■ **What you need to do**:
1. Revise the passage on Maya And Three, starting with "Fans of 2014's" and going on through "defunct Tangent Animation.", and swap "nine chapters" for "nine episodes".
2. In the passage on Maya And Three, on what day is Maya due to be crowned a princess of Teca?

Fans of 2014's The Book Of Life have had a lengthy wait for a follow up from director Jorge Guitterez. In the intervening years, Guitterez has completed a VR Google Stories short Son Of Jaguar and been attached to a number of projects (including a LEGO Movie spin-off) that sadly never came to fruition. Eventually, he landed at Netflix where he set up his dream project Maya And Three.

Returning as both writer and director, Guitterez's new opus arrives not as a movie, but as what Netflix are describing as a 'limited event series' spanning nine chapters, Guiterrez re-teamed with Book Of Life scribe Doug Langdale for the screenplay, alongside Mafer Hernandez, Candie Langsdale and Silvia Olivas. The series was produced by Netflix Animation with Mexopolis, Maya Entertainment and the now sadly defunct Tangent Animation.

In a fantasy world inspired by Mesoamerica,  on the day of her fifteenth birthday (QuinceaƱera) Maya is due to be crowned as a princess of her kingdom, Teca. However, her coronation is interrupted by the arrival of an emissary of the gods, announcing that Maya is to be sacrificed to the God Of War- or their whole world will be destroyed. When it becomes clear that they are not going to be able to take on the gods alone, Maya sets off on a quest to assemble three mythical warriors to fulfil the prophecy and save the world.

■ **Collected material**:

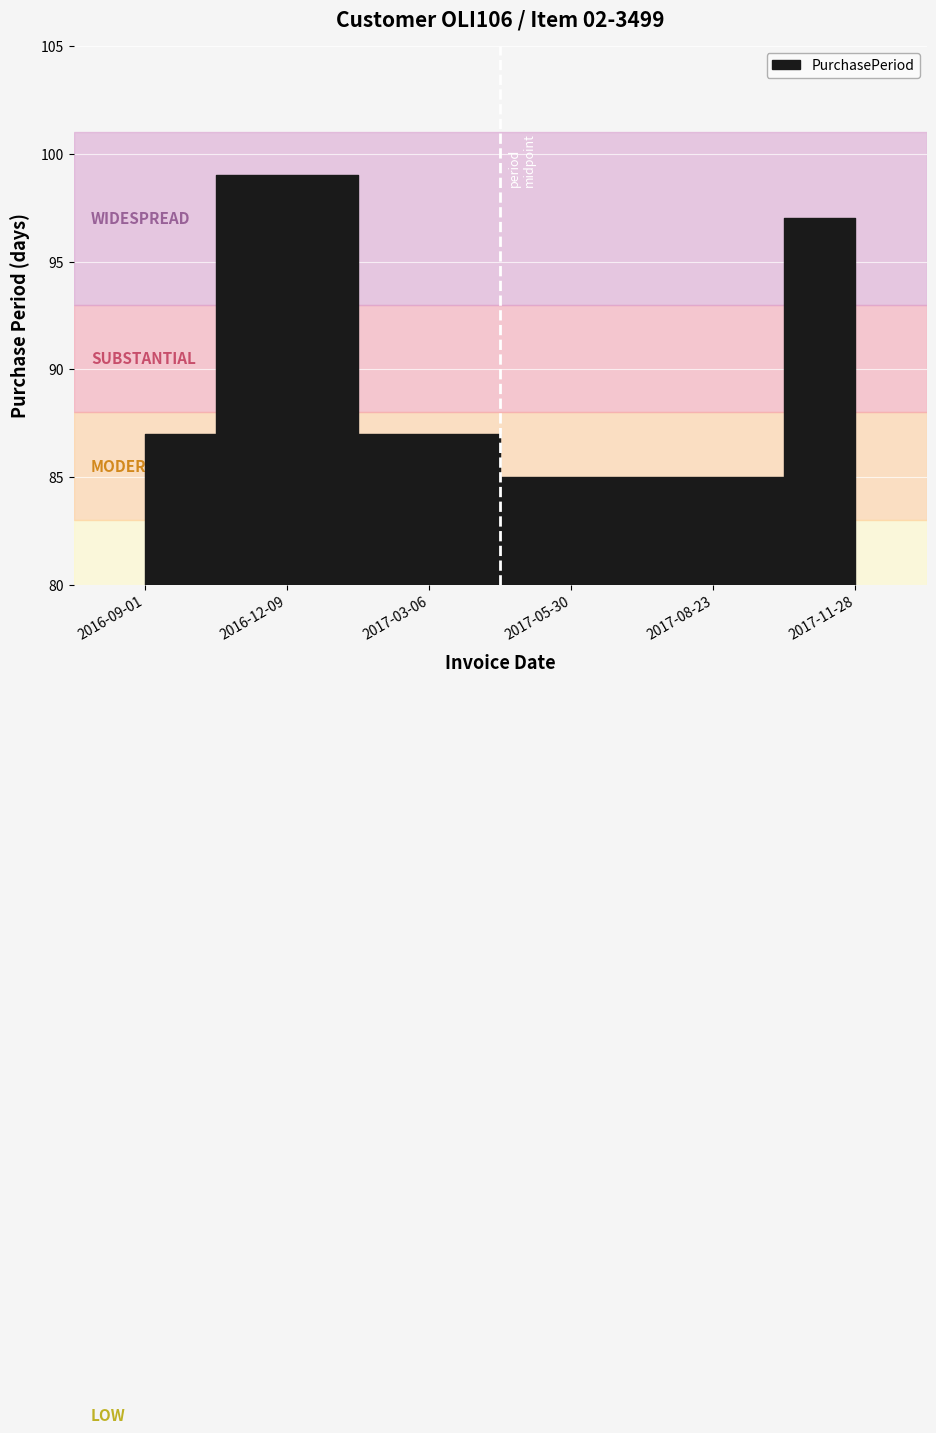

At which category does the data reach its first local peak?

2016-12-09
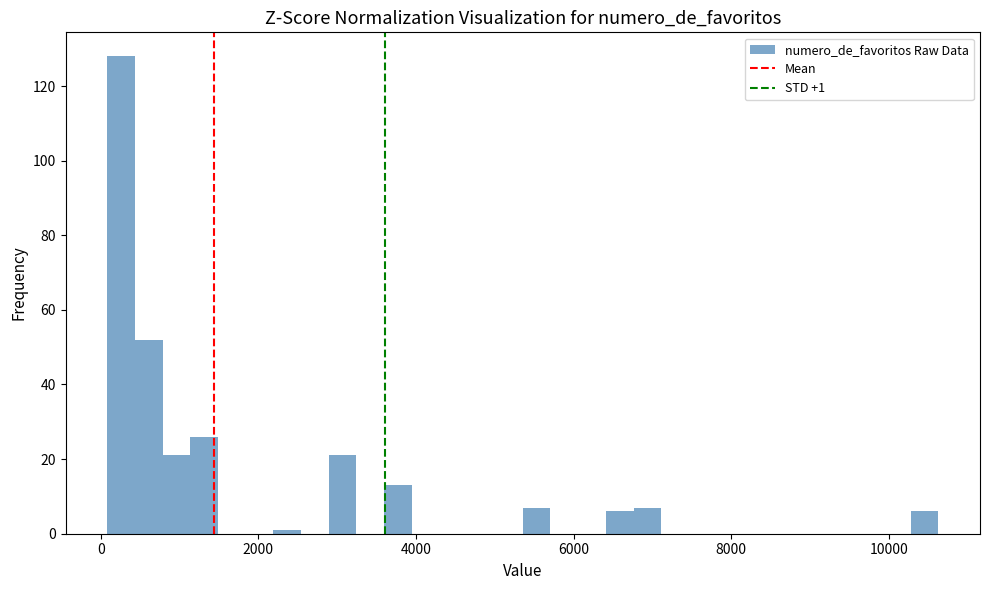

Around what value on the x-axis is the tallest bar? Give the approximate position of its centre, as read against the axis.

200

■ **Your responses**:
1.
Fans of 2014's The Book Of Life have had a lengthy wait for a follow up from director Jorge Guitterez. In the intervening years, Guitterez has completed a VR Google Stories short Son Of Jaguar and been attached to a number of projects (including a LEGO Movie spin-off) that sadly never came to fruition. Eventually, he landed at Netflix where he set up his dream project Maya And Three.

Returning as both writer and director, Guitterez's new opus arrives not as a movie, but as what Netflix are describing as a 'limited event series' spanning nine episodes, Guiterrez re-teamed with Book Of Life scribe Doug Langdale for the screenplay, alongside Mafer Hernandez, Candie Langsdale and Silvia Olivas. The series was produced by Netflix Animation with Mexopolis, Maya Entertainment and the now sadly defunct Tangent Animation.

2. On the day of her fifteenth birthday.